È stata anche allestita una sezione dedicata alla futura Biblioteca di Archeologia e Storia dell’Arte, che presenta modelli tridimensionali del progetto architettonico, prospettive visuali e planimetriche degli spazi, contenuti touch screen per esplorare la ricchezza della sua preziosa collezione e riscoprire Roma in stampe, volumi e manoscritti. Ma non finisce qui. Cultura in Cantiere offre anche la possibilità di ammirare in anteprima due piccoli tesori. Uno di essi è il Sepolcro dei Semproni. Si tratta di un’antica tomba risalente alla fine dell’età repubblicana (I secolo a.C.), dotata di una facciata in blocchi di travertino. Originariamente era eretta sopra un alto zoccolo, oggi interrato, dove si apriva l’arco di accesso vero e proprio. Da qui un corridoio voltato con blocchi di travertino, di cui oggi resta solo un piccolo tratto, portava alla cella dove furono deposti non solo i corpi, ma anche oggetti personali e offerte rituali. Sopra l’arco di ingresso si legge ancora chiaramente l’iscrizione: Cn[aeus] Sempronius Cn[aei] f[ilius] Rom[ilia] / Sempronia Cn[aei] f[ilia] soror / Larcia M[anii] f[ilia] mater. Quindi, i proprietari della tomba erano Gneo Sempronio, sua sorella e sua madre.

L’iscrizione sul ‘Sepolcro dei Semproni’ – Foto: Stefania Rega

Sopra l’epigrafe è perfettamente visibile un delizioso fregio a palmette con una cornice a dentelli e ovuli. Seppure protetto da un vetro, il sepolcro emana una certa aura mistica. Il secondo gioiello che Cultura in Cantiere regala è il piccolo oratorio con volta affrescata del 1500, scoperto solo nel 2012 e ancora in fase di studio. Dentro tale piccolissimo e stupefacente ambiente è ospitata un’altra meraviglia, ovvero la Pianta di Roma di Giovan Battista Nolli.

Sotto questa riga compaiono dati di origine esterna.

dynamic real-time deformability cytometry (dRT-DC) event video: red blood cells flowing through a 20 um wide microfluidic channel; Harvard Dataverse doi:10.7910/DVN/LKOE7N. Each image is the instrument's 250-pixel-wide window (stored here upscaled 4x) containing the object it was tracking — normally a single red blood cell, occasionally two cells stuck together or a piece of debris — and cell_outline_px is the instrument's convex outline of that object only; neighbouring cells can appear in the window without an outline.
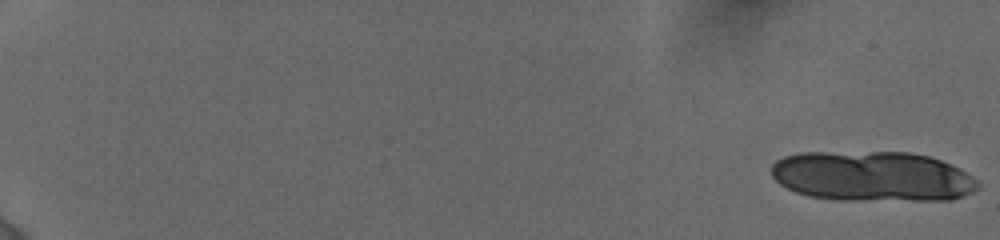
{"species": "human", "species_latin": "Homo sapiens", "temperature_condition": "cold", "stored_images_in_passage": 13, "camera_frame_rate_fps": 3000, "um_per_image_px": 0.085, "donor": {"sex": "female"}, "frame": {"image": 1, "passage_image": 1, "time_ms": 0.0, "image_size_px": [1000, 240], "cell_outline_px": [[980, 188], [972, 192], [952, 200], [836, 200], [808, 196], [796, 192], [780, 184], [772, 176], [772, 164], [776, 160], [784, 156], [800, 152], [912, 152], [928, 156], [940, 160], [960, 168], [980, 180]], "centroid_in_image_um": [74.18, 14.99], "position_along_channel_um": 10.8, "area_um2": 60.98}}
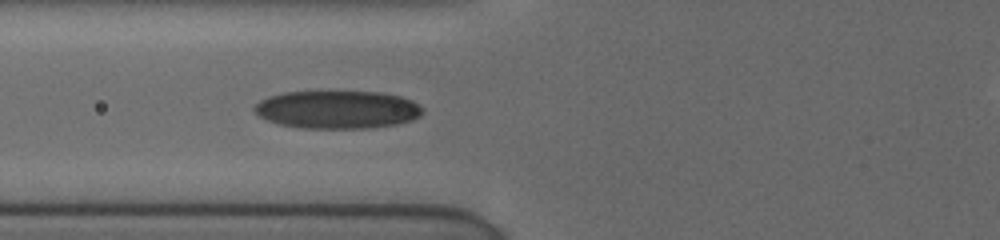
{"frame": {"image": 2, "passage_image": 13, "time_ms": 8.333, "image_size_px": [1000, 240], "cell_outline_px": [[424, 112], [420, 116], [412, 120], [396, 124], [368, 128], [300, 128], [280, 124], [268, 120], [260, 116], [252, 108], [260, 100], [268, 96], [284, 92], [380, 92], [400, 96], [412, 100], [424, 108]], "centroid_in_image_um": [28.69, 9.31], "position_along_channel_um": 97.1, "area_um2": 37.22}}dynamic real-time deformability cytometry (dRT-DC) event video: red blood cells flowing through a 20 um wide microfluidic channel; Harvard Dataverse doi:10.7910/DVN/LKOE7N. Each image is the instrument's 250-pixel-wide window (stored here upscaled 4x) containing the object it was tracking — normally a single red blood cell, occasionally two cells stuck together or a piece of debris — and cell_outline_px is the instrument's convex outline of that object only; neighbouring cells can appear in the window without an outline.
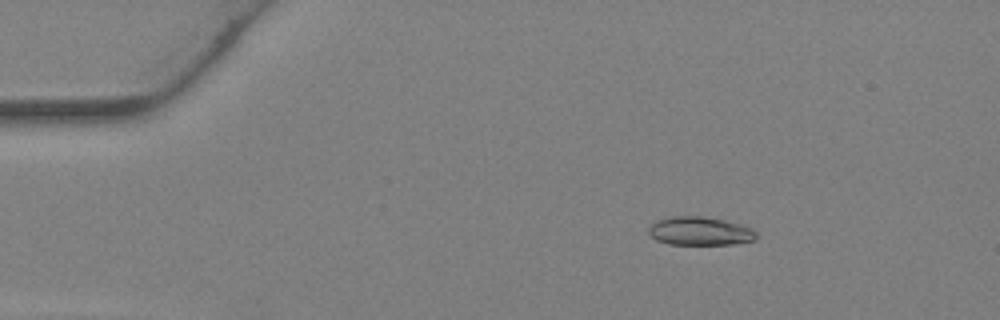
{"species": "Egyptian fruit bat (a non-hibernating species)", "species_latin": "Rousettus aegyptiacus", "temperature_condition": "warm", "stored_images_in_passage": 29, "camera_frame_rate_fps": 3000, "um_per_image_px": 0.085, "animal": {"sex": "female"}, "frame": {"image": 1, "passage_image": 5, "time_ms": 1.333, "image_size_px": [1000, 320], "cell_outline_px": [[756, 240], [732, 244], [668, 244], [656, 240], [648, 232], [648, 228], [656, 220], [668, 216], [704, 216], [724, 220], [740, 224], [752, 228], [756, 232]], "centroid_in_image_um": [59.48, 19.63], "position_along_channel_um": 25.5, "area_um2": 17.98}}
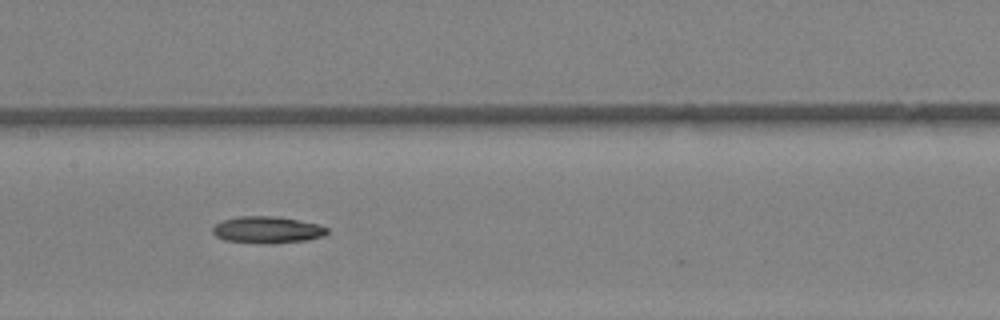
{"frame": {"image": 2, "passage_image": 18, "time_ms": 5.667, "image_size_px": [1000, 320], "cell_outline_px": [[328, 232], [324, 236], [304, 240], [268, 244], [264, 244], [224, 240], [216, 236], [212, 232], [212, 228], [220, 220], [240, 216], [276, 216], [320, 224], [328, 228]], "centroid_in_image_um": [22.7, 19.53], "position_along_channel_um": 184.7, "area_um2": 17.98}}
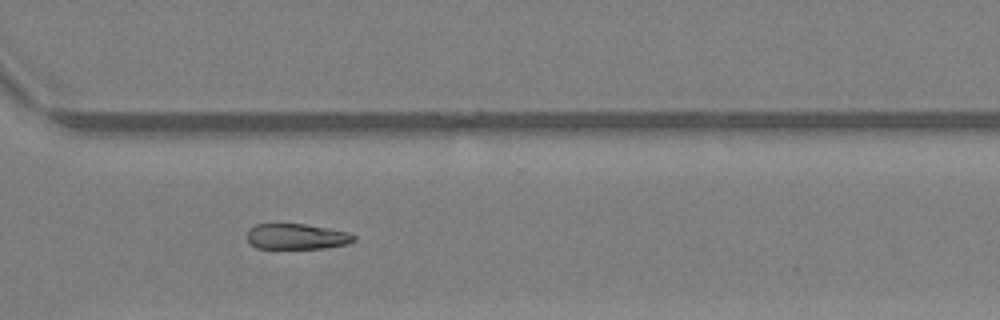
{"frame": {"image": 3, "passage_image": 27, "time_ms": 8.667, "image_size_px": [1000, 320], "cell_outline_px": [[356, 240], [348, 244], [324, 248], [256, 248], [248, 240], [248, 228], [256, 224], [304, 224], [328, 228], [348, 232], [356, 236]], "centroid_in_image_um": [25.24, 20.1], "position_along_channel_um": 345.4, "area_um2": 15.9}}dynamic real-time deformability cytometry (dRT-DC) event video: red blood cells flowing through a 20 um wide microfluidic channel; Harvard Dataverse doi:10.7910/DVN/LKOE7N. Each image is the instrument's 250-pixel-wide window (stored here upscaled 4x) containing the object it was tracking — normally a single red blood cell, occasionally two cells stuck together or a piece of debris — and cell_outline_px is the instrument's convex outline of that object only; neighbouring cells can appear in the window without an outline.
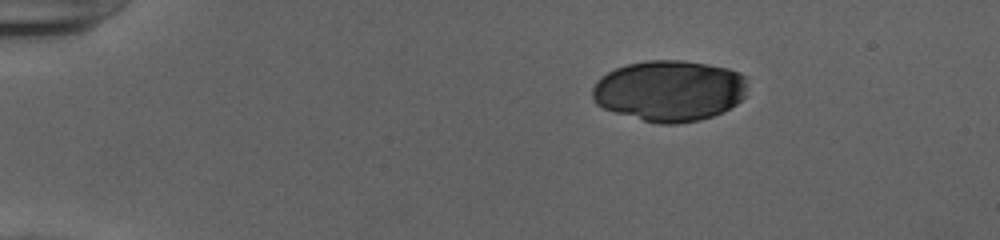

La cappella affrescata e, in basso, la mappa di Nolli – Foto: Stefania Rega

Le rilevazioni per quella che diventò una delle più importanti opere di cartografia urbana iniziarono nel 1736. La mappa fu pubblicata solo nel 1748 e ancora oggi, agli occhi di osservatori sottoposti alla visione di immagini con una frequenza mai raggiunta nella storia dell’umanità, essa incanta per la precisione e per la bellezza artistica.

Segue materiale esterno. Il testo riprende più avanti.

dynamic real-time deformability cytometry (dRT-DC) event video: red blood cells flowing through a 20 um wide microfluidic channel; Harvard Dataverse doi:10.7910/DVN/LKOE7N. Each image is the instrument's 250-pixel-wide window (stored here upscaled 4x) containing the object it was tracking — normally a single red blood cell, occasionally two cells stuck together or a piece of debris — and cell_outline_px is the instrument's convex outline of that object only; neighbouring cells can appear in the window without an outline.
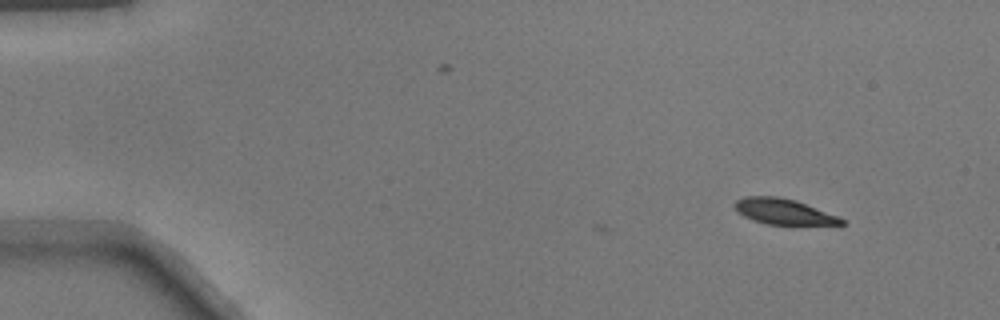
{"species": "common noctule bat (a hibernating species)", "species_latin": "Nyctalus noctula", "temperature_condition": "warm", "stored_images_in_passage": 5, "camera_frame_rate_fps": 3000, "um_per_image_px": 0.085, "animal": {"sex": "male", "body_mass_g": 17.9}, "frame": {"image": 1, "passage_image": 5, "time_ms": 1.333, "image_size_px": [1000, 320], "cell_outline_px": [[844, 224], [768, 224], [752, 220], [744, 216], [736, 208], [736, 200], [744, 196], [776, 196], [796, 200], [840, 216], [844, 220]], "centroid_in_image_um": [66.64, 17.97], "position_along_channel_um": 18.4, "area_um2": 15.72}}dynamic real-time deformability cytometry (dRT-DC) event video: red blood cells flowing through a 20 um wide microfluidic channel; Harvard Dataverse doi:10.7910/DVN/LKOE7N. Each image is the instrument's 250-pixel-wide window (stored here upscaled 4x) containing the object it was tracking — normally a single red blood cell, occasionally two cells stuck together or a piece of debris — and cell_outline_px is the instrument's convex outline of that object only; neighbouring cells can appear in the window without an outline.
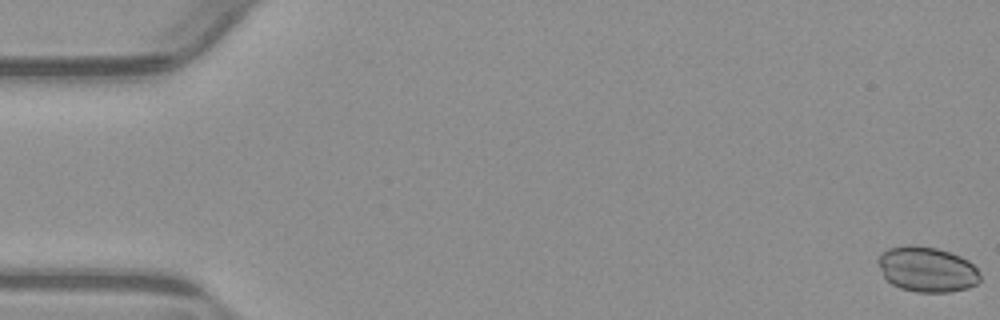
{"species": "common noctule bat (a hibernating species)", "species_latin": "Nyctalus noctula", "temperature_condition": "warm", "stored_images_in_passage": 55, "camera_frame_rate_fps": 3000, "um_per_image_px": 0.085, "animal": {"sex": "male", "body_mass_g": 23.1, "forearm_length_mm": 52.7}, "frame": {"image": 1, "passage_image": 1, "time_ms": 0.0, "image_size_px": [1000, 320], "cell_outline_px": [[980, 280], [976, 284], [968, 288], [948, 292], [916, 292], [900, 288], [892, 284], [884, 276], [880, 268], [880, 256], [888, 248], [908, 244], [912, 244], [936, 248], [960, 256], [968, 260], [980, 272]], "centroid_in_image_um": [78.83, 22.9], "position_along_channel_um": 6.2, "area_um2": 26.7}}
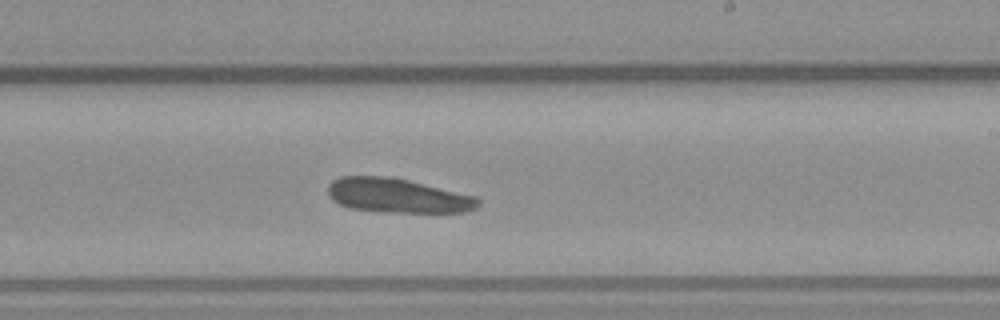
{"frame": {"image": 2, "passage_image": 33, "time_ms": 10.667, "image_size_px": [1000, 320], "cell_outline_px": [[480, 204], [476, 208], [468, 212], [384, 212], [352, 208], [340, 204], [332, 200], [328, 196], [328, 184], [332, 180], [340, 176], [392, 176], [476, 196], [480, 200]], "centroid_in_image_um": [33.79, 16.62], "position_along_channel_um": 255.2, "area_um2": 30.29}}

Dettaglio decorativo della mappa di Nolli – Foto: Stefania Rega

La presenza del Sepolcro dei Semproni e della mappa di Nolli all’interno della sede avveniristica della Biblioteca di Archeologia e Storia dell’arte dà conto della profonda stratificazione storica della città di Roma. Visitare oggi questo cantiere significa assaggiare in anteprima il frutto di un progetto che unisce restauro, storia, archeologia e architettura.